Users were very happy to know there were help videos, and the icons in general helped users scan content more easily.
Meanwhile, despite our efforts to simplify while still providing enough information, the categories were still not quite intuitive, users still felt overwhelmed and needed to scroll around to find the right path.
Final Designs
Based on all of my learnings, I finalized the design of the home page.
Search remains at the top, with a customized global header and a new, clean, on-brand gradient background.
We know that ~50% of our customers visit the support site for the top 6-10 issues, so the answers to the most common problems are provided above the fold, with direct links to the solutions.
Additional common topics, based on weekly analytics, are also shown with direct links.
The video library is now showcased on the homepage, with the browse categories minimized but still available.
Also showcased in the Roku Community. We explain what it is, why it is helpful, and offer some sample issues that have been solved and “liked” by the community.
All of these changes help to reduce the need to dig around for solutions, allowing customers to solve their problems on their own, reducing the calls to customer support and thereby reducing business costs.
More elements of the design
In addition to the homepage, I also redesigned the category landing pages, and the FAQ template:
A key piece of the wholistic experience was improving the search results. This went through all of the phases of discovery, design, research, and executive reviews, and was well-received by users in testing, however was temporarily re-prioritized by the development team, so did not launch with the larger project.
Results
We conducted a post-launch usability test, using the same tasks as in the original baseline study. Here are the some quotes from the test read-out:
🎉 “The newly redesigned CS site is a considerable improvement”
🍾 “Success rates increased for almost all tasks”
🤔 “Some nomenclature continues to be confusing - ‘channel’ vs ‘app’, ‘audio’ vs ‘sound’…”

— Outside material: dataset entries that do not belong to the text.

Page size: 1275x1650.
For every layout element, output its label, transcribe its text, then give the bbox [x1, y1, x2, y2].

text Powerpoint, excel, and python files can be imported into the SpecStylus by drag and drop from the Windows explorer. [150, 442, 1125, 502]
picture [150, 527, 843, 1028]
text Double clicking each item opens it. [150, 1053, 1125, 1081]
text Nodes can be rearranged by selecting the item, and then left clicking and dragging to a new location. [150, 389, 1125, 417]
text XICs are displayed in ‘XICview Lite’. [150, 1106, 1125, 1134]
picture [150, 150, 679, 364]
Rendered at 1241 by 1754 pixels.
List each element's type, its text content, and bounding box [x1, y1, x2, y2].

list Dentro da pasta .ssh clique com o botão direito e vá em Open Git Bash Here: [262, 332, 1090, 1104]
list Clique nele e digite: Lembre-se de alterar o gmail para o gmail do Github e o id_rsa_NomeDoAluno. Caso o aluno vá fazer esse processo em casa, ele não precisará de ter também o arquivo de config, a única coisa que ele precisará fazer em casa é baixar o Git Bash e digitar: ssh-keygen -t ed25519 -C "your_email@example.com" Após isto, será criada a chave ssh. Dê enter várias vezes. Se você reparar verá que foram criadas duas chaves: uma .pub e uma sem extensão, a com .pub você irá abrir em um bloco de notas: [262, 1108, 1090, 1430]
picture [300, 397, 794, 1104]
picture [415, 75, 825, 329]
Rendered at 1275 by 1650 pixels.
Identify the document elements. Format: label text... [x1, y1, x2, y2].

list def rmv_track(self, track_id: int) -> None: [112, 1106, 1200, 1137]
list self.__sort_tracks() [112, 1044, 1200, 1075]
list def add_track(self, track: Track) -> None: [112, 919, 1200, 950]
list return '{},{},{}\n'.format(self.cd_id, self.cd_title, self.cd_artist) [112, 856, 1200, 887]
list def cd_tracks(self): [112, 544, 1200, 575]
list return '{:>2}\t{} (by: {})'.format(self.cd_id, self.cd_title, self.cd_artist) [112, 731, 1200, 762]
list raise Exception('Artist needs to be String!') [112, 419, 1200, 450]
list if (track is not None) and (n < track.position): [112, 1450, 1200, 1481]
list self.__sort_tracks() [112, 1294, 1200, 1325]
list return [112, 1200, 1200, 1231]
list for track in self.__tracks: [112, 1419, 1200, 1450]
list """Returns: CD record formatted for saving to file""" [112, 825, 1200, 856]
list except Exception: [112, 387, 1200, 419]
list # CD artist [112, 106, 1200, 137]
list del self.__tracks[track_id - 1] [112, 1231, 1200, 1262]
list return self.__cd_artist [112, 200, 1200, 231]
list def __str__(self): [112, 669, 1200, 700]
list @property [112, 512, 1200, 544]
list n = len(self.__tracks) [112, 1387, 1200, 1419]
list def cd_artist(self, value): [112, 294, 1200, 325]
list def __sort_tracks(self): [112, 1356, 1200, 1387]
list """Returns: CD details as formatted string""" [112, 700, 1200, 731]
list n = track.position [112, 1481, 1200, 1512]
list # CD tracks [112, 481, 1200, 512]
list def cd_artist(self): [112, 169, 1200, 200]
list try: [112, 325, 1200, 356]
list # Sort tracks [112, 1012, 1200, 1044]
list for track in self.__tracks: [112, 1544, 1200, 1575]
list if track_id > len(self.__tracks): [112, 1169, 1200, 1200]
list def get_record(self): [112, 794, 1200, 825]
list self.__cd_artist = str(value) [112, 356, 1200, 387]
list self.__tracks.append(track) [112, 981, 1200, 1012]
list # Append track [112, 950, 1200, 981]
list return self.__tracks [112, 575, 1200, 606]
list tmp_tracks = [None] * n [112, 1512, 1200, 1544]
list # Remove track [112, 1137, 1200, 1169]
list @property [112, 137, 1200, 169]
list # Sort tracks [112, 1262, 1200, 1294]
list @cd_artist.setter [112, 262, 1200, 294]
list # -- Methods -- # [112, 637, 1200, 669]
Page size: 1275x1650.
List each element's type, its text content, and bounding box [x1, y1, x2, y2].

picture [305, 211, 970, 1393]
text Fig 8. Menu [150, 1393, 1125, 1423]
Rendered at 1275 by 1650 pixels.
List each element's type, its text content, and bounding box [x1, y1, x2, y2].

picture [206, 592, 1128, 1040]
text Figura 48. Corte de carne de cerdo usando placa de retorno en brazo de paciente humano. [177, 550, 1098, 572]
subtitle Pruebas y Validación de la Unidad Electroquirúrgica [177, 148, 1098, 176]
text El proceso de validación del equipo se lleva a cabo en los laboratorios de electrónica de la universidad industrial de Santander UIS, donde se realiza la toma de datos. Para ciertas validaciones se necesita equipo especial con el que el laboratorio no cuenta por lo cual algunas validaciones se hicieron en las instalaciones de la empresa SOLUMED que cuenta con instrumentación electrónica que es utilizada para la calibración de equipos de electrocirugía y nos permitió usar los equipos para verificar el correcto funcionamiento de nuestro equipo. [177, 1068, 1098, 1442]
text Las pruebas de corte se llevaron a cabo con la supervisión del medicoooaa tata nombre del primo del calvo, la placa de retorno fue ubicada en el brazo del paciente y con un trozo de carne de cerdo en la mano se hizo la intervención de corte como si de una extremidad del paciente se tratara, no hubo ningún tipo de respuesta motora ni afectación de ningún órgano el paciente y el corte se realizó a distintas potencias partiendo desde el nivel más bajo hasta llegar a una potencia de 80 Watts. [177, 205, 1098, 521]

😅 “… but visual elements (icons) in the UI, and the links to direct solutions, help to alleviate that confusion”
Summary and Next Steps
What if we knew what the user’s problem was before they even came to us for help? What devices they have, and if one of them is not working properly? What apps or subscriptions they have recently added, and may have questions about? What accessories they have connected, and what other products may enhance their home cinematic experience?
We are currently exploring machine learning to bring our customer support experience to the next level.
In the meantime, I learned a lot during this project:
⚖️ With so many different user types, it’s important to determine the right content to help most users, but with out overwhelming. And when you think you’ve simplified as much as you can, simplify even more!
🤸🏾♀️ This was a very large, complex project with many moving parts and changing targets, that spanned over a year. A lot changed during that time, and I needed to remain agile, while keeping the ball rolling and driving the project forward. This required a LOT of flexibility and communication to keep the project going as smoothly as possible.
📑 With a project of this length and complexity, it’s easy to forget why certain decisions were made. Thorough documentation and a change log are indispensable.
💪 With no initial research budget, I led most of the early discovery for this project. Research is not my area of expertise, yet I was able to gather a lot of relevant and useful data to inform the design direction. I learned to have the self-reliance and courage to try something I wasn’t familiar with, and trust in other members of my team to do the same.